Convolutional Neural Network In PyTorch
Convolutional Neural Network is one of the main categories to do image classification and image recognition in neural networks. Scene labeling, objects detections, and face recognition, etc., are some of the areas where convolutional neural networks are widely used.
CNN takes an image as input, which is classified and process under a certain category such as dog, cat, lion, tiger, etc. The computer sees an image as an array of pixels and depends on the resolution of the image. Based on image resolution, it will see as h * w * d, where h= height w= width and d= dimension. For example, An RGB image is 6 * 6 * 3 array of the matrix, and the grayscale image is 4 * 4 * 1 array of the matrix.

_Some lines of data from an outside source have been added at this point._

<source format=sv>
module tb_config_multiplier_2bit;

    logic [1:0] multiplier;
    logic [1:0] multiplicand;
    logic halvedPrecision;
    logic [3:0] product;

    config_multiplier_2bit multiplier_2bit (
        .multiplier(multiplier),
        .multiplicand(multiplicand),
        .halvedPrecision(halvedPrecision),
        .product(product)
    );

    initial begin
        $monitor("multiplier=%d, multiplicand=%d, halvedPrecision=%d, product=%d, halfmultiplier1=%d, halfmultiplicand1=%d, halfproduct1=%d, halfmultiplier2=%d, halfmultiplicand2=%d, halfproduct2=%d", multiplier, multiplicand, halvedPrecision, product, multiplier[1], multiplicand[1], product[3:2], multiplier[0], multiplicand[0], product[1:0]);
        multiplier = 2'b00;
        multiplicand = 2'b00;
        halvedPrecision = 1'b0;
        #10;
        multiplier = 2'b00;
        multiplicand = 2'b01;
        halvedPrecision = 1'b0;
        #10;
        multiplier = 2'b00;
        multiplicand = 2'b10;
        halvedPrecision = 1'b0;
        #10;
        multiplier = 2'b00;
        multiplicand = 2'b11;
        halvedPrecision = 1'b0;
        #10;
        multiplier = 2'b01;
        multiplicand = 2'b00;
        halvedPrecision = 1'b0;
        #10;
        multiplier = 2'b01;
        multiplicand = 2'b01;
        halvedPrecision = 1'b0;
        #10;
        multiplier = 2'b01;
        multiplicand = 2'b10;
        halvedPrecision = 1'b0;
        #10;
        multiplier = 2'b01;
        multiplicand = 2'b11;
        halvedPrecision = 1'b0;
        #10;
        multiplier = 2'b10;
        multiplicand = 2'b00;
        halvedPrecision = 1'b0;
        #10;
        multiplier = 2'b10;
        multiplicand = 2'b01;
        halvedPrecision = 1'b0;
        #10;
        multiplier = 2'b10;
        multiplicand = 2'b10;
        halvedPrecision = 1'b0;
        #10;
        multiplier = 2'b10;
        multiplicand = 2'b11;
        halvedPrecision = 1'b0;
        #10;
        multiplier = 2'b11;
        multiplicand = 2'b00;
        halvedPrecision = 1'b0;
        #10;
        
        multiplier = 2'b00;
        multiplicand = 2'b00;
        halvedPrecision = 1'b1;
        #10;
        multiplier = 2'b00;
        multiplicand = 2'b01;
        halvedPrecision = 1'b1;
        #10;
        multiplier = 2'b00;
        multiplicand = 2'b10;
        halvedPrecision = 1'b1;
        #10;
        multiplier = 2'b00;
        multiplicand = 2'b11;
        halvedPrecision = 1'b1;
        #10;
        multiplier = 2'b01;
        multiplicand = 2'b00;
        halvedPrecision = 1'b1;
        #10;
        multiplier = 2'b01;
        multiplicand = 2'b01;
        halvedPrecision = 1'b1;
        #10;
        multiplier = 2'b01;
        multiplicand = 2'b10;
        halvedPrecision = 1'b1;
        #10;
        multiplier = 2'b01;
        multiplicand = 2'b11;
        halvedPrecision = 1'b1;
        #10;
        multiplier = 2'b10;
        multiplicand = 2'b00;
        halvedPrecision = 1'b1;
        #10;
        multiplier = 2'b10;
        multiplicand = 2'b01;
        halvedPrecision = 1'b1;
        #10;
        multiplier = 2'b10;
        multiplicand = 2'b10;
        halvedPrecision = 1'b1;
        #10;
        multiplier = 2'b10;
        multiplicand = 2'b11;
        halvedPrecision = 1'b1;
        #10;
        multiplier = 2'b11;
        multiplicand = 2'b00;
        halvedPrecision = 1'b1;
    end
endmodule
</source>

In CNN, each input image will pass through a sequence of convolution layers along with pooling, fully connected layers, filters (Also known as kernels). After that, we will apply the Soft-max function to classify an object with probabilistic values 0 and 1.
Convolution Layer
Convolution layer is the first layer to extract features from an input image. By learning image features using a small square of input data, the convolutional layer preserves the relationship between pixels. It is a mathematical operation which takes two inputs such as image matrix and a kernel or filter.
- The dimension of the image matrix is h×w×d.

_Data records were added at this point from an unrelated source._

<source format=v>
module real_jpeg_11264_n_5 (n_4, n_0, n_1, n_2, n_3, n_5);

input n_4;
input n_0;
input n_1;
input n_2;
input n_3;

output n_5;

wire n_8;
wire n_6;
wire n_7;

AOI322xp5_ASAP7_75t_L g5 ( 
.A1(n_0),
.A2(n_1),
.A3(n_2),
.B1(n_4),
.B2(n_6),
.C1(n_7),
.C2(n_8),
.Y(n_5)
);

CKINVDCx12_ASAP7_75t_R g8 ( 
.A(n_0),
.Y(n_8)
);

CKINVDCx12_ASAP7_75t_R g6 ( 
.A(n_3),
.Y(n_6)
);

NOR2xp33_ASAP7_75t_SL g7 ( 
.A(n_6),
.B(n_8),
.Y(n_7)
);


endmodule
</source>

- The dimension of the filter is fh×fw×d.
- The dimension of the output is (h-fh+1)×(w-fw+1)×1.
Let’s start with consideration a 5*5 image whose pixel values are 0, 1, and filter matrix 3*3 as:
The convolution of 5*5 image matrix multiplies with 3*3 filter matrix is called “Features Map” and show as an output.
Convolution of an image with different filters can perform an operation such as blur, sharpen, and edge detection by applying filters.
Strides
Stride is the number of pixels which are shift over the input matrix. When the stride is equaled to 1, then we move the filters to 1 pixel at a time and similarly, if the stride is equaled to 2, then we move the filters to 2 pixels at a time. The following figure shows that the convolution would work with a stride of 2.
Padding
Padding plays a crucial role in building the convolutional neural network. If the image will get shrink and if we will take a neural network with 100’s of layers on it, it will give us a small image after filtered in the end.
If we take a three by three filter on top of a grayscale image and do the convolving then what will happen?
It is clear from the above picture that the pixel in the corner will only get covers one time, but the middle pixel will get covered more than once. It means that we have more information on that middle pixel, so there are two downsides:
- Shrinking outputs
- Losing information on the corner of the image.
To overcome this, we have introduced padding to an image. “Padding is an additional layer which can add to the border of an image.”
Pooling Layer
Pooling layer plays an important role in pre-processing of an image. Pooling layer reduces the number of parameters when the images are too large. Pooling is “downscaling” of the image obtained from the previous layers. It can be compared to shrinking an image to reduce its pixel density. Spatial pooling is also called downsampling or subsampling, which reduces the dimensionality of each map but retains the important information. There are the following types of spatial pooling:
Max Pooling
Max pooling is a sample-based discretization process. Its main objective is to downscale an input representation, reducing its dimensionality and allowing for the assumption to be made about features contained in the sub-region binned.
Max pooling is done by applying a max filter to non-overlapping sub-regions of the initial representation.
Average Pooling
Down-scaling will perform through average pooling by dividing the input into rectangular pooling regions and computing the average values of each region.
Syntax
layer = averagePooling2dLayer(poolSize) layer = averagePooling2dLayer(poolSize,Name,Value)
Sum Pooling
The sub-region for sum pooling or mean pooling are set exactly the same as for max-pooling but instead of using the max function we use sum or mean.
Fully Connected Layer
The fully connected layer is a layer in which the input from the other layers will be flattened into a vector and sent. It will transform the output into the desired number of classes by the network.
In the above diagram, the feature map matrix will be converted into the vector such as x1, x2, x3… xn with the help of fully connected layers. We will combine features to create a model and apply the activation function such as softmax or sigmoid to classify the outputs as a car, dog, truck, etc.